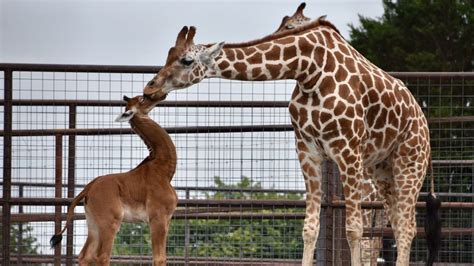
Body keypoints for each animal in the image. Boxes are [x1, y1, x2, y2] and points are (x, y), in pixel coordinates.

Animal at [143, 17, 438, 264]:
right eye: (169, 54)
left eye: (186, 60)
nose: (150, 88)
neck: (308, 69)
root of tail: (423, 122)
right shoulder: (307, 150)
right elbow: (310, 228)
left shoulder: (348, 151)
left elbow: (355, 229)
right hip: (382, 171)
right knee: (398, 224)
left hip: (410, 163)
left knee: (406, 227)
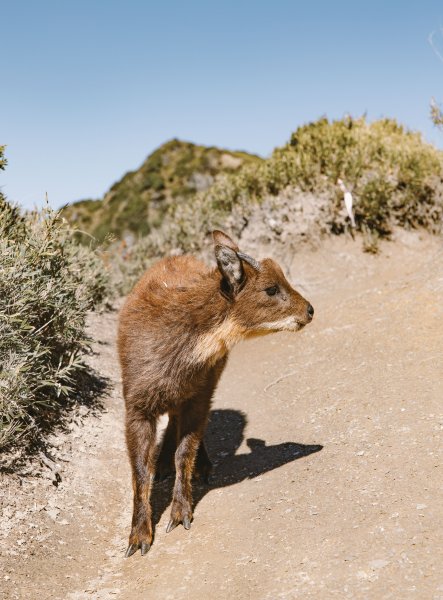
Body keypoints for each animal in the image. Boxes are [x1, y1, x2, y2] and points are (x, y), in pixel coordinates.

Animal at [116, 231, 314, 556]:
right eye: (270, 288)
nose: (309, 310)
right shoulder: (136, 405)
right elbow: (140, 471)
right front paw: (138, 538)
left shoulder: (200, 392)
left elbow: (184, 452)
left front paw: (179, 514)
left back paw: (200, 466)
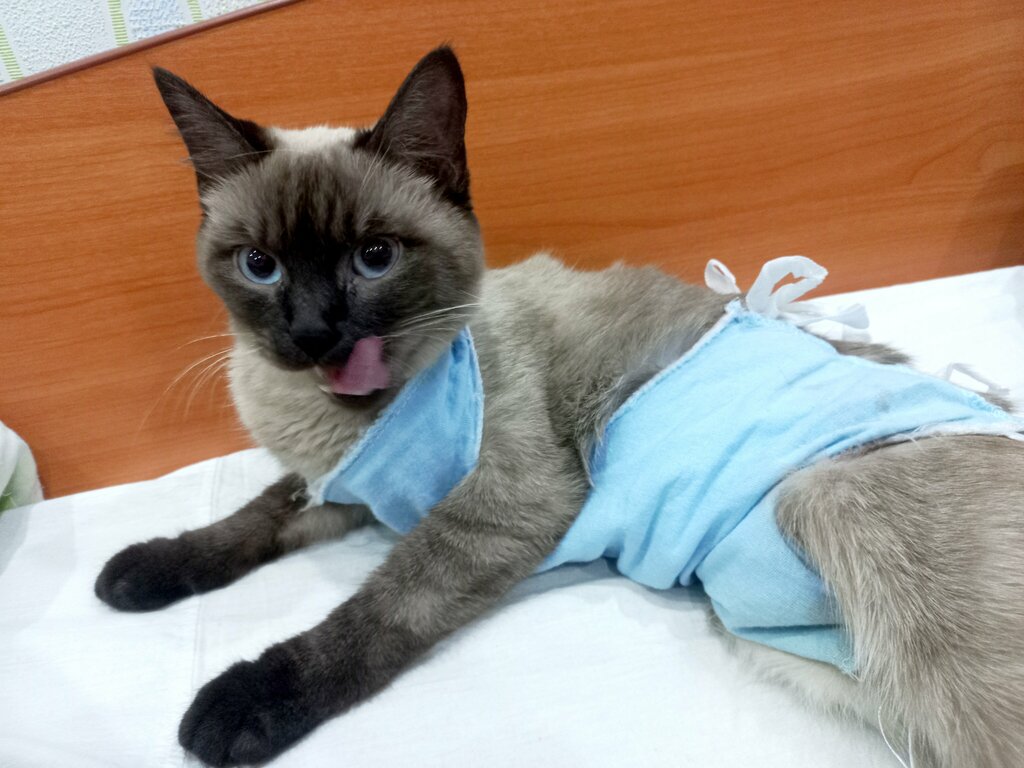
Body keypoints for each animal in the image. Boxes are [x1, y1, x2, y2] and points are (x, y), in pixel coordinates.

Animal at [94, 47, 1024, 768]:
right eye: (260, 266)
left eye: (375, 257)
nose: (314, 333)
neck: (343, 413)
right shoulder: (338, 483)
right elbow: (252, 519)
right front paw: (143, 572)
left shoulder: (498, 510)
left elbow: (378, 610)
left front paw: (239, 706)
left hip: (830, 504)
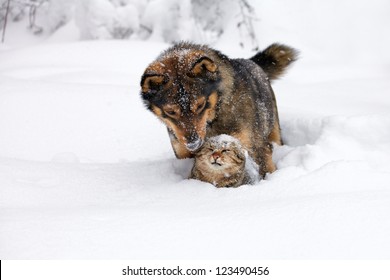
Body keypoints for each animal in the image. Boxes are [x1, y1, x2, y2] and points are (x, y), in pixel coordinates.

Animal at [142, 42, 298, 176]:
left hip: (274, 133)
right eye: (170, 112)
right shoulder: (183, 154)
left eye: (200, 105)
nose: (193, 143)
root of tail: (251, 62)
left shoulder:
********************
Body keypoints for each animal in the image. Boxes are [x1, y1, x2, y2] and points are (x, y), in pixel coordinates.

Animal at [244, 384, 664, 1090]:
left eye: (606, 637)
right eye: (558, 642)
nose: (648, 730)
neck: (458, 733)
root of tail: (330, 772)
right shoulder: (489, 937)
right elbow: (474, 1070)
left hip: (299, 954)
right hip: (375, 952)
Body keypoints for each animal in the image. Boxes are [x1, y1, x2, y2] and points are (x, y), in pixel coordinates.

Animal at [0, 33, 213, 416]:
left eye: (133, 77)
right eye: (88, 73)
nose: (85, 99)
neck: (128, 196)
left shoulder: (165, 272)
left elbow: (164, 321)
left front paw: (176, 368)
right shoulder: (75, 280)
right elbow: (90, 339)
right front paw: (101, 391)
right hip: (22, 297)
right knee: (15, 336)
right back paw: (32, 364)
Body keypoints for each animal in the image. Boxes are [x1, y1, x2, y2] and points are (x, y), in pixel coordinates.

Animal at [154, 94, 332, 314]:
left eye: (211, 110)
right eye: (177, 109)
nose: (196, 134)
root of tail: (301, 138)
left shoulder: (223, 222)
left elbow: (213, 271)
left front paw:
********************
- _TASK DETAILS_
The answer is those lines of the material above that run from the one containing "left front paw: (179, 514)" up to and including the one containing "left hip: (830, 504)", restated exactly and without images.

- _EXERCISE RESPONSE_
left front paw: (179, 514)
left back paw: (200, 466)
Body keypoints for each animal in the image. Boxes are [x1, y1, x2, y2] and points are (x, y), in pixel coordinates.

Animal at [94, 47, 1024, 768]:
right eye: (260, 266)
left eye: (375, 257)
nose: (314, 333)
neck: (343, 413)
right shoulder: (338, 483)
right elbow: (252, 519)
right front paw: (143, 572)
left shoulder: (498, 510)
left elbow: (378, 610)
left front paw: (239, 706)
left hip: (830, 504)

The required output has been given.